**TEXTE À LIRE**
==============================
(photo : Oleg Dudko / 123RF)

Un cœur proche de Dieu

AuteurAlain Faucher | 22e dimanche du temps Ordinaire (B) – 2 septembre 2018

Le pur et l’impur : Marc 7, 1-8.14-15.21-23
Les lectures : Deutéronome 4, 1-2.6-8 ; Psaume 14 (15) ; Jacques 1, 17-27
Les citations bibliques sont tirées de la Traduction liturgique officielle.

« Mettez la Parole en pratique, ne vous contentez pas de l’écouter : ce serait vous faire illusion. » (Lettre de Jacques 1,22)
==============================
**À COMPLÉTER**
1) Pour chacune des affirmations suivantes, indiquez par oui ou par non si elle concorde avec le texte, en citant les mots qui le montrent. (a) Le texte est daté du 2 septembre 2018. (b) Les citations bibliques proviennent de la Bible de Jérusalem. (c) Le passage sur le pur et l'impur renvoie à l'évangile de Luc.
2) Recopiez la liste depuis son début jusqu'à la ligne contenant « remain 300 years without turning yellow. » incluse, en substituant « notebook » à « diary » et sans rien modifier d'autre.

Entrées de données enregistrées
==============================
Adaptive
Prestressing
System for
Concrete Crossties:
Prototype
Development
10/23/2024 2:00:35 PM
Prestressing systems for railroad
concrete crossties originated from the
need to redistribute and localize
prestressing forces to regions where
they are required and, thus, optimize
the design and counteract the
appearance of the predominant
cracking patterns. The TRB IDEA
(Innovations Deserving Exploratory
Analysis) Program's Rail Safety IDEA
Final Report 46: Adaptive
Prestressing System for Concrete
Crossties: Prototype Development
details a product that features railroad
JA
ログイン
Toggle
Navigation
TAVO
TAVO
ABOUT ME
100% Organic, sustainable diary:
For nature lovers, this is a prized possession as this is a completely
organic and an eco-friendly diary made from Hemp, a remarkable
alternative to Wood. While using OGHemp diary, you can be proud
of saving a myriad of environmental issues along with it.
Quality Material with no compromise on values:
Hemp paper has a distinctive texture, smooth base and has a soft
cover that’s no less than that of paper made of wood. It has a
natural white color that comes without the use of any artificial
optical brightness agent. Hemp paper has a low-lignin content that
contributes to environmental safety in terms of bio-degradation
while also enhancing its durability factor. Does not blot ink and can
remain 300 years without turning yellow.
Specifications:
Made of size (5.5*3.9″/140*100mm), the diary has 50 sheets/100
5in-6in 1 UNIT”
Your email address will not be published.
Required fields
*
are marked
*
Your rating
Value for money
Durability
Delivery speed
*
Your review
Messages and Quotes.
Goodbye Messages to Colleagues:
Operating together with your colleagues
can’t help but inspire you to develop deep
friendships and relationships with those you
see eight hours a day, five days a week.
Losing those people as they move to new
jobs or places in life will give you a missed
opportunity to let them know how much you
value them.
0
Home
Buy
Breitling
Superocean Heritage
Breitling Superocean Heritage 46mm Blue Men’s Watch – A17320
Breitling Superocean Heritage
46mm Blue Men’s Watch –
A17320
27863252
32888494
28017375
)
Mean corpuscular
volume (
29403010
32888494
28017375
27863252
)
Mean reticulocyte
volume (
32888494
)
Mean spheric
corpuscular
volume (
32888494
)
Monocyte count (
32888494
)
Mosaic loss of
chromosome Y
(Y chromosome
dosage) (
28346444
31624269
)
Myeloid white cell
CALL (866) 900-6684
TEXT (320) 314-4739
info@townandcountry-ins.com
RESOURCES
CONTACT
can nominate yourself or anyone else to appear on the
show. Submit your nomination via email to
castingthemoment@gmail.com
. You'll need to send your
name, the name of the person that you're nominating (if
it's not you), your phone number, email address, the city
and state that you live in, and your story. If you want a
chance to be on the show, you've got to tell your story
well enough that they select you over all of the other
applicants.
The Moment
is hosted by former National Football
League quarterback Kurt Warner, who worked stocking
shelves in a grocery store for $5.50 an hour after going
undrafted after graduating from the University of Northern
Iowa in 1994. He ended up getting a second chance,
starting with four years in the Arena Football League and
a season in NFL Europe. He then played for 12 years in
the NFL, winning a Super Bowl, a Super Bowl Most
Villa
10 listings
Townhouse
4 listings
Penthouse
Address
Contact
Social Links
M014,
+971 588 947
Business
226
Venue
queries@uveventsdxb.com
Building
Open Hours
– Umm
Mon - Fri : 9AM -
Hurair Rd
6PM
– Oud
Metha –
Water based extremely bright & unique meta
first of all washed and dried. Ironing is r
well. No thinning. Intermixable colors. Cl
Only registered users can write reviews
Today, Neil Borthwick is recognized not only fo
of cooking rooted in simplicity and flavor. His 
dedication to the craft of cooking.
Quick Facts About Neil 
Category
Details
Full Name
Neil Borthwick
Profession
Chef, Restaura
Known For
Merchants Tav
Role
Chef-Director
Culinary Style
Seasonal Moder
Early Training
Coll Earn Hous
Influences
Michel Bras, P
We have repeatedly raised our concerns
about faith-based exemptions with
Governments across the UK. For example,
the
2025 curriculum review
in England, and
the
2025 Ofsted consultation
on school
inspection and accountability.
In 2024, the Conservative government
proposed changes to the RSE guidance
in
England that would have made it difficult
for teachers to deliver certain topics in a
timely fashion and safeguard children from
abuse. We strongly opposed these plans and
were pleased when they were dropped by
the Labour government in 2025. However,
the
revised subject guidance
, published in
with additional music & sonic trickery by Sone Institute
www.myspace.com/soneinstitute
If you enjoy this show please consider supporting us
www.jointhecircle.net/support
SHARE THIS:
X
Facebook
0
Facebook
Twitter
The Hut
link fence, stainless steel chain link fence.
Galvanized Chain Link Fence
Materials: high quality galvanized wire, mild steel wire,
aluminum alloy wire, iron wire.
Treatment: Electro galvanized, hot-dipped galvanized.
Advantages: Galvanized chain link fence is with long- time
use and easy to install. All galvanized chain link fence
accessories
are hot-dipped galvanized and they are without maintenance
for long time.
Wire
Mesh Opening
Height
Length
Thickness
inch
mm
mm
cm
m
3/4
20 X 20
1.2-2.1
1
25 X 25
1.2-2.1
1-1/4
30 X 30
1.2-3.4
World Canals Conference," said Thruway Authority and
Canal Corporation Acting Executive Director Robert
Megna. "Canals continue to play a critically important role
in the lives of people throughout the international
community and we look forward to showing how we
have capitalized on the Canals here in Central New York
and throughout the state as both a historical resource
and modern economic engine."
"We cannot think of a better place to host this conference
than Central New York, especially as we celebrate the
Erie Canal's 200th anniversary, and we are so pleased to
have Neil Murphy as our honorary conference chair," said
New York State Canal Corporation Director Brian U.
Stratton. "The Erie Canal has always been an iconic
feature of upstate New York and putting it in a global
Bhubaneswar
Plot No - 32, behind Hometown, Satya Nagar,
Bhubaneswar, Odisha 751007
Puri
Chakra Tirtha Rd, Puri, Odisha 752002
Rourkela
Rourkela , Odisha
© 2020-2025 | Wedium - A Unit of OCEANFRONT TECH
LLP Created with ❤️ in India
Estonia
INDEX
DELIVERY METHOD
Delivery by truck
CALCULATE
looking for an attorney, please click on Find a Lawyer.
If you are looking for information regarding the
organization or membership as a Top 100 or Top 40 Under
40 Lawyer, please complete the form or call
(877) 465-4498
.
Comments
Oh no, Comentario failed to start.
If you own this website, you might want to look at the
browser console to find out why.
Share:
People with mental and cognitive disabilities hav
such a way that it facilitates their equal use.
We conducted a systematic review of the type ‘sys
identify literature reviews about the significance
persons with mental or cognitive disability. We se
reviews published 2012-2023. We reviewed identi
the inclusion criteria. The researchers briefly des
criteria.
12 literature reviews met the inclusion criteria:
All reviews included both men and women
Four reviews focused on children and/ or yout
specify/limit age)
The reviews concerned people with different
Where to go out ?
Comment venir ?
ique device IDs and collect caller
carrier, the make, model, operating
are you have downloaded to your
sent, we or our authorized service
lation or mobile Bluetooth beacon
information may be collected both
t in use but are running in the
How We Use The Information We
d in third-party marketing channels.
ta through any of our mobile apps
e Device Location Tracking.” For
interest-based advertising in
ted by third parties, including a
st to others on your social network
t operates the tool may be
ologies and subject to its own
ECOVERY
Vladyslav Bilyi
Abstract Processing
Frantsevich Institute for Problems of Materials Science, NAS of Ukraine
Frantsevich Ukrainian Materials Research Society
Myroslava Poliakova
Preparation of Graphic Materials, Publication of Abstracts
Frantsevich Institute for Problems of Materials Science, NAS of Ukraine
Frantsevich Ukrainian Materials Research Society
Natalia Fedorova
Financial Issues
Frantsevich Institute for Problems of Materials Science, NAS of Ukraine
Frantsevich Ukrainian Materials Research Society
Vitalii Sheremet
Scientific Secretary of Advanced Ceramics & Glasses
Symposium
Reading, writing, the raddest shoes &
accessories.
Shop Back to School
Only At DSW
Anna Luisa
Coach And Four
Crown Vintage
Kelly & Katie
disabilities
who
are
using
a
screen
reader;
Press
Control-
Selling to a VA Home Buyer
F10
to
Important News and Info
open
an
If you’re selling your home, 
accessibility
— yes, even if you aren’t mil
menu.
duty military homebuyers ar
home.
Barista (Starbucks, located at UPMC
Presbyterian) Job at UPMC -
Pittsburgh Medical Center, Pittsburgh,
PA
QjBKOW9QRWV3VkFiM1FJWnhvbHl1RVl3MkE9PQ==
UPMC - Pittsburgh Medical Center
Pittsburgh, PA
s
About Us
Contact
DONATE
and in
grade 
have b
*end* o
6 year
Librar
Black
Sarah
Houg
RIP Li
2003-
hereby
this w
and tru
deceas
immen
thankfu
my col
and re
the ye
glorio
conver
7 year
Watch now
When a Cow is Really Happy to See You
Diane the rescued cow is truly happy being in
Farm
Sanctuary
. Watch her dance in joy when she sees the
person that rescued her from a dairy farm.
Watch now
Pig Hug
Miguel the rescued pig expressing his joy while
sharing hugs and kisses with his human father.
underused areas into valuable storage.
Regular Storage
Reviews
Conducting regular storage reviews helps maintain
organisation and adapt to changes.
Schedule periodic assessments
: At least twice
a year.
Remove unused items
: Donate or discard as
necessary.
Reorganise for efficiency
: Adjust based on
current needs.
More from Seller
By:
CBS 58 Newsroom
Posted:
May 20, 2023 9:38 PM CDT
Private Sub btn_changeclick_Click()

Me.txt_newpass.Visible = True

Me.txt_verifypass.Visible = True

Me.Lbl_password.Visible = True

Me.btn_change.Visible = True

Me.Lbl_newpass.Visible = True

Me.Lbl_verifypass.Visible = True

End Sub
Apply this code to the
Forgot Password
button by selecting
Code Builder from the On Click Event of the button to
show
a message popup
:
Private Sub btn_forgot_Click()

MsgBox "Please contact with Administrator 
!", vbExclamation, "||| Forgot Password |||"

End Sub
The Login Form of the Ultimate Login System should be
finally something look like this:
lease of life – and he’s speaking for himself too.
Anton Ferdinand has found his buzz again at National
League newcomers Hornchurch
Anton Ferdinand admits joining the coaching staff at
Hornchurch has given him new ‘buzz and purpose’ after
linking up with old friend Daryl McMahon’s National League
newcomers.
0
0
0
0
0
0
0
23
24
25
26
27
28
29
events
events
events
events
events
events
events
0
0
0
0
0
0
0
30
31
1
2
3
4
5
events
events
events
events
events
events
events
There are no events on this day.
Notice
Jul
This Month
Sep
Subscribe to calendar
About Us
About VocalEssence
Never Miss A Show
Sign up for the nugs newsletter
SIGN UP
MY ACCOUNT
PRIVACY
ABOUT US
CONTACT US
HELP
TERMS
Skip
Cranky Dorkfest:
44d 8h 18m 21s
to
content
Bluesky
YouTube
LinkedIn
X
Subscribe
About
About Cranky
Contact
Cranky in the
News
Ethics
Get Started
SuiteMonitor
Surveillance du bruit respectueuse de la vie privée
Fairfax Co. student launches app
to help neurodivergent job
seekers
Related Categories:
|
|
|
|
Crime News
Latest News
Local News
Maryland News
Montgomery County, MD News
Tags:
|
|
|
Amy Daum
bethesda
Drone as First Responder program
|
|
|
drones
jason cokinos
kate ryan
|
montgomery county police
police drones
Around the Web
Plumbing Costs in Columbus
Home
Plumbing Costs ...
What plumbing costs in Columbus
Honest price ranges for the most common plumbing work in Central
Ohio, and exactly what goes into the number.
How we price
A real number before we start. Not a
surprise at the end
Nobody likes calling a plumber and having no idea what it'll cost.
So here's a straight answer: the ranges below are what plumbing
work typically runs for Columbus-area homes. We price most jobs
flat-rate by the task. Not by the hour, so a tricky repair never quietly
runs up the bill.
==============================
**RÉPONSES PAR POINT**
1)
(a) Oui : « 2 septembre 2018 ».
(b) Non : « Les citations bibliques sont tirées de la Traduction liturgique officielle. »
(c) Non : « Le pur et l’impur : Marc 7, 1-8.14-15.21-23 ».

2)
Adaptive
Prestressing
System for
Concrete Crossties:
Prototype
Development
10/23/2024 2:00:35 PM
Prestressing systems for railroad
concrete crossties originated from the
need to redistribute and localize
prestressing forces to regions where
they are required and, thus, optimize
the design and counteract the
appearance of the predominant
cracking patterns. The TRB IDEA
(Innovations Deserving Exploratory
Analysis) Program's Rail Safety IDEA
Final Report 46: Adaptive
Prestressing System for Concrete
Crossties: Prototype Development
details a product that features railroad
JA
ログイン
Toggle
Navigation
TAVO
TAVO
ABOUT ME
100% Organic, sustainable notebook:
For nature lovers, this is a prized possession as this is a completely
organic and an eco-friendly notebook made from Hemp, a remarkable
alternative to Wood. While using OGHemp notebook, you can be proud
of saving a myriad of environmental issues along with it.
Quality Material with no compromise on values:
Hemp paper has a distinctive texture, smooth base and has a soft
cover that’s no less than that of paper made of wood. It has a
natural white color that comes without the use of any artificial
optical brightness agent. Hemp paper has a low-lignin content that
contributes to environmental safety in terms of bio-degradation
while also enhancing its durability factor. Does not blot ink and can
remain 300 years without turning yellow.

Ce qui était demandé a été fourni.